■ Your objective:
Convert the stretch from the start of the items through the line containing "kobiecie, która miała" into a JSON list of strings, one string per line, omitting blank lines.

Segment Start: Exercise materials

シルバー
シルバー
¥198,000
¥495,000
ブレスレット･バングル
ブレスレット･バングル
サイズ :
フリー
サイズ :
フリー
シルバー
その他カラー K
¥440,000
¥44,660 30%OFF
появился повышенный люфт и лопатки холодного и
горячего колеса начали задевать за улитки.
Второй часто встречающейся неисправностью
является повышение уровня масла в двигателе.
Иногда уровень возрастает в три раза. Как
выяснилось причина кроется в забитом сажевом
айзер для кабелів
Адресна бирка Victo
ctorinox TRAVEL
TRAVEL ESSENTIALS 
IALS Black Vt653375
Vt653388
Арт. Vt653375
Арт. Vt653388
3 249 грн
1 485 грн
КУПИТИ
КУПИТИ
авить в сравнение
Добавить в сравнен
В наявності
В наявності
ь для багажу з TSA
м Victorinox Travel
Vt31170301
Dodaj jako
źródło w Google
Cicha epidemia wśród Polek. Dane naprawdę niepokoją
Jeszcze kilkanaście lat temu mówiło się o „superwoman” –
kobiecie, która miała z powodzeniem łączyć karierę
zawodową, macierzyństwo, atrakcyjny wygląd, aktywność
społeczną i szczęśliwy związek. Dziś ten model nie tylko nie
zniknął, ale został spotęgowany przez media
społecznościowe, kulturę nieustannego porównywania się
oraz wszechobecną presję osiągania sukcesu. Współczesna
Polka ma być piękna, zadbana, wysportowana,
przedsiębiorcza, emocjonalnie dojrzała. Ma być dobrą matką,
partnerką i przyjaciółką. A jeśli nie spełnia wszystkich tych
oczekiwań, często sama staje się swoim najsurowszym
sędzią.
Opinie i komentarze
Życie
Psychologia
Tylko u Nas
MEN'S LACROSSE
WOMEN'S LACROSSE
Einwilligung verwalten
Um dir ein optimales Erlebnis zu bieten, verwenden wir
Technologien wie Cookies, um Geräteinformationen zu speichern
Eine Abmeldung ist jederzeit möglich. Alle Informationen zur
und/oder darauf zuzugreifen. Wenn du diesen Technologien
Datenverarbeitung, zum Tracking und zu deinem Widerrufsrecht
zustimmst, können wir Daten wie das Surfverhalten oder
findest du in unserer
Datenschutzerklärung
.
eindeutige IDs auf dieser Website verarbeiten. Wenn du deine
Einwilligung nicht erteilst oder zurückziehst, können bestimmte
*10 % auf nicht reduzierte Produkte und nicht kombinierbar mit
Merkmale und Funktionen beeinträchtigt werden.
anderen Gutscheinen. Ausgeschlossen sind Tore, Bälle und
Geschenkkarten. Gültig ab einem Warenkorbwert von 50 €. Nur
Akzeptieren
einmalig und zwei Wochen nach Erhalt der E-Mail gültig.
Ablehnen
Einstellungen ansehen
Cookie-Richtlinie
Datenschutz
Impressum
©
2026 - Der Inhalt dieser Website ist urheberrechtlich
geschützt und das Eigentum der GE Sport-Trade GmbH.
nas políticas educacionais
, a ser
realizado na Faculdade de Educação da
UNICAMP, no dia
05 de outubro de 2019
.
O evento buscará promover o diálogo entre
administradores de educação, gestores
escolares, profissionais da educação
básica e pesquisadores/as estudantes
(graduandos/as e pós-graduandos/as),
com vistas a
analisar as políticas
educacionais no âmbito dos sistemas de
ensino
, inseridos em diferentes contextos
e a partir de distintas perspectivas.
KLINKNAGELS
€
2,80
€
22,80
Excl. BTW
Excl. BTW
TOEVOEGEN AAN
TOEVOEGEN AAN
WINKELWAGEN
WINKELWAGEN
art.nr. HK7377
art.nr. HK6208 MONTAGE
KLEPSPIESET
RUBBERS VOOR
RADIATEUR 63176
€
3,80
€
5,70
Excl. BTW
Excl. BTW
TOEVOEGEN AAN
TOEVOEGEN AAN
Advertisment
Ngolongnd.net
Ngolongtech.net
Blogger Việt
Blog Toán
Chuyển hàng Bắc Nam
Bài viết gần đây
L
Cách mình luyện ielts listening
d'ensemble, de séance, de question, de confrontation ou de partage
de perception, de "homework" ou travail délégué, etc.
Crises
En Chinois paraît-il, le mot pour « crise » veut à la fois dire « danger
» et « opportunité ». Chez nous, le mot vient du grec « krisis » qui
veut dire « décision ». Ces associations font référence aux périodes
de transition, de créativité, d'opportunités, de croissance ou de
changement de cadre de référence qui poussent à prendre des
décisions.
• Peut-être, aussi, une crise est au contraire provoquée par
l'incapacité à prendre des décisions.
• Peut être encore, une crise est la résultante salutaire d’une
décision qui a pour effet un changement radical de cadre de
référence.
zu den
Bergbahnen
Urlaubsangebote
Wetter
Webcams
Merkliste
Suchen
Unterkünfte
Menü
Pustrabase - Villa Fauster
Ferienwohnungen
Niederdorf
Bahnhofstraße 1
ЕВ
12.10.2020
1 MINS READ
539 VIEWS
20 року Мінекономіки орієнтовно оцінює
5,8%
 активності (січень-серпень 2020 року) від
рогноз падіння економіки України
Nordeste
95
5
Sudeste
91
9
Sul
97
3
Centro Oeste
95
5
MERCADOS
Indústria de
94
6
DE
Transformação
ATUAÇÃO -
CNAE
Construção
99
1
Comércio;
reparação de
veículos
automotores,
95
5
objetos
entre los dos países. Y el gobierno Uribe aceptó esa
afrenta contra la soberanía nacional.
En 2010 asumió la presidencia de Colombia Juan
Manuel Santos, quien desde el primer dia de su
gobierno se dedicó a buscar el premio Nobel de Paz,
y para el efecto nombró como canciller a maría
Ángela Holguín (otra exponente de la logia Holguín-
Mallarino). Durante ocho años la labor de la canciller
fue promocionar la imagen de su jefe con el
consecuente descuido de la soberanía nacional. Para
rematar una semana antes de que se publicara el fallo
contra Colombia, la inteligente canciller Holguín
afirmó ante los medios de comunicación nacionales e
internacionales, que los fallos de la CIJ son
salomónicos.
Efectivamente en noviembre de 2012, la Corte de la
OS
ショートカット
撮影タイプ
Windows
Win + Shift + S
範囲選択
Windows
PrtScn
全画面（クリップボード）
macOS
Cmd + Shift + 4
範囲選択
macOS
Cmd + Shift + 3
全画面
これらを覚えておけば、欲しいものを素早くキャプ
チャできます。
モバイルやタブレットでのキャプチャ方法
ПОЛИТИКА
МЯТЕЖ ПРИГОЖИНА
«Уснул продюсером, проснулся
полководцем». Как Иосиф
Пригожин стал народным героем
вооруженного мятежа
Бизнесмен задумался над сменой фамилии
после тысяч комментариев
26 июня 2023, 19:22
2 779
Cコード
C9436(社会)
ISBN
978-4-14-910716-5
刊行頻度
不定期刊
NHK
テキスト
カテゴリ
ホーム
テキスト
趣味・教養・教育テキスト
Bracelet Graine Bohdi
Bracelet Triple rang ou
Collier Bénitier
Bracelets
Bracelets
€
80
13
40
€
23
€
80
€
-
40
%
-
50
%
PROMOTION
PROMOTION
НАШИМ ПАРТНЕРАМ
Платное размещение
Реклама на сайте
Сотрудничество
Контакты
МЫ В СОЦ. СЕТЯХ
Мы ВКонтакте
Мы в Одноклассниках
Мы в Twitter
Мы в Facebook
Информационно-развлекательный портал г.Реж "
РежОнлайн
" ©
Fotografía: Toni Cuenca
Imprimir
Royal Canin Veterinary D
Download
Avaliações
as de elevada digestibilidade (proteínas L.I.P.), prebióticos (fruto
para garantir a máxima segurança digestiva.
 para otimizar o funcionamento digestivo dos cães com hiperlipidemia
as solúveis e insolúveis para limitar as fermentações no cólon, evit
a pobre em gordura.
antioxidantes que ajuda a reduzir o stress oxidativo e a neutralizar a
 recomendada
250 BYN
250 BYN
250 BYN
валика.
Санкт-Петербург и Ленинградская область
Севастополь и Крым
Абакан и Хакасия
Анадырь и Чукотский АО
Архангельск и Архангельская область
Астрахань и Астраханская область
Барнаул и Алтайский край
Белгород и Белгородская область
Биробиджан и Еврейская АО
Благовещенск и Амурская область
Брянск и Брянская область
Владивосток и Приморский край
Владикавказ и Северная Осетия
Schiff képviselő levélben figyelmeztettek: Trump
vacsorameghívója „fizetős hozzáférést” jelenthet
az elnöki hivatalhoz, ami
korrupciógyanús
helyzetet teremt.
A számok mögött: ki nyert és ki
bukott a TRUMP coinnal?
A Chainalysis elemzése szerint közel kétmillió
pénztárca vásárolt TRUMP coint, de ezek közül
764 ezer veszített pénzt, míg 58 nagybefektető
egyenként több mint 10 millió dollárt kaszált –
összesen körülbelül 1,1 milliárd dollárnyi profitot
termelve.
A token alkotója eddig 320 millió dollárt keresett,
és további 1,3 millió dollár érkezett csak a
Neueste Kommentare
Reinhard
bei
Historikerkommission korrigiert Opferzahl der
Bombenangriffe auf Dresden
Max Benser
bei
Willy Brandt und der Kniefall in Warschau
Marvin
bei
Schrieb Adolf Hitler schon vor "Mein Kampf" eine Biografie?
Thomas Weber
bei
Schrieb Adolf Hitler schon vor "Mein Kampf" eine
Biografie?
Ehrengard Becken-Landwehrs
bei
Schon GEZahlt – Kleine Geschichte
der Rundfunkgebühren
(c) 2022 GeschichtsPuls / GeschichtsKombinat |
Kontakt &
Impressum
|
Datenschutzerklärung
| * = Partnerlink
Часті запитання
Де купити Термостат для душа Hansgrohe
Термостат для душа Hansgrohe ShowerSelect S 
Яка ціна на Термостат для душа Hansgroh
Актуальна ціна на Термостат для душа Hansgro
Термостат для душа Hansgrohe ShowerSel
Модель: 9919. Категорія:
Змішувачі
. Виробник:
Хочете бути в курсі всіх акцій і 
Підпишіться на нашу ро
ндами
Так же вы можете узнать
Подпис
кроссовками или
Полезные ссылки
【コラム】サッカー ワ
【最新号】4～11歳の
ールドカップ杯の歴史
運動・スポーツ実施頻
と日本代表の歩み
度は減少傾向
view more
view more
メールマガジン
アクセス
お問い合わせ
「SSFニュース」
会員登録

Segment End: Exercise materials

■ Written answer:
[
  "シルバー",
  "シルバー",
  "¥198,000",
  "¥495,000",
  "ブレスレット･バングル",
  "ブレスレット･バングル",
  "サイズ :",
  "フリー",
  "サイズ :",
  "フリー",
  "シルバー",
  "その他カラー K",
  "¥440,000",
  "¥44,660 30%OFF",
  "появился повышенный люфт и лопатки холодного и",
  "горячего колеса начали задевать за улитки.",
  "Второй часто встречающейся неисправностью",
  "является повышение уровня масла в двигателе.",
  "Иногда уровень возрастает в три раза. Как",
  "выяснилось причина кроется в забитом сажевом",
  "айзер для кабелів",
  "Адресна бирка Victo",
  "ctorinox TRAVEL",
  "TRAVEL ESSENTIALS ",
  "IALS Black Vt653375",
  "Vt653388",
  "Арт. Vt653375",
  "Арт. Vt653388",
  "3 249 грн",
  "1 485 грн",
  "КУПИТИ",
  "КУПИТИ",
  "авить в сравнение",
  "Добавить в сравнен",
  "В наявності",
  "В наявності",
  "ь для багажу з TSA",
  "м Victorinox Travel",
  "Vt31170301",
  "Dodaj jako",
  "źródło w Google",
  "Cicha epidemia wśród Polek. Dane naprawdę niepokoją",
  "Jeszcze kilkanaście lat temu mówiło się o „superwoman” –",
  "kobiecie, która miała z powodzeniem łączyć karierę"
]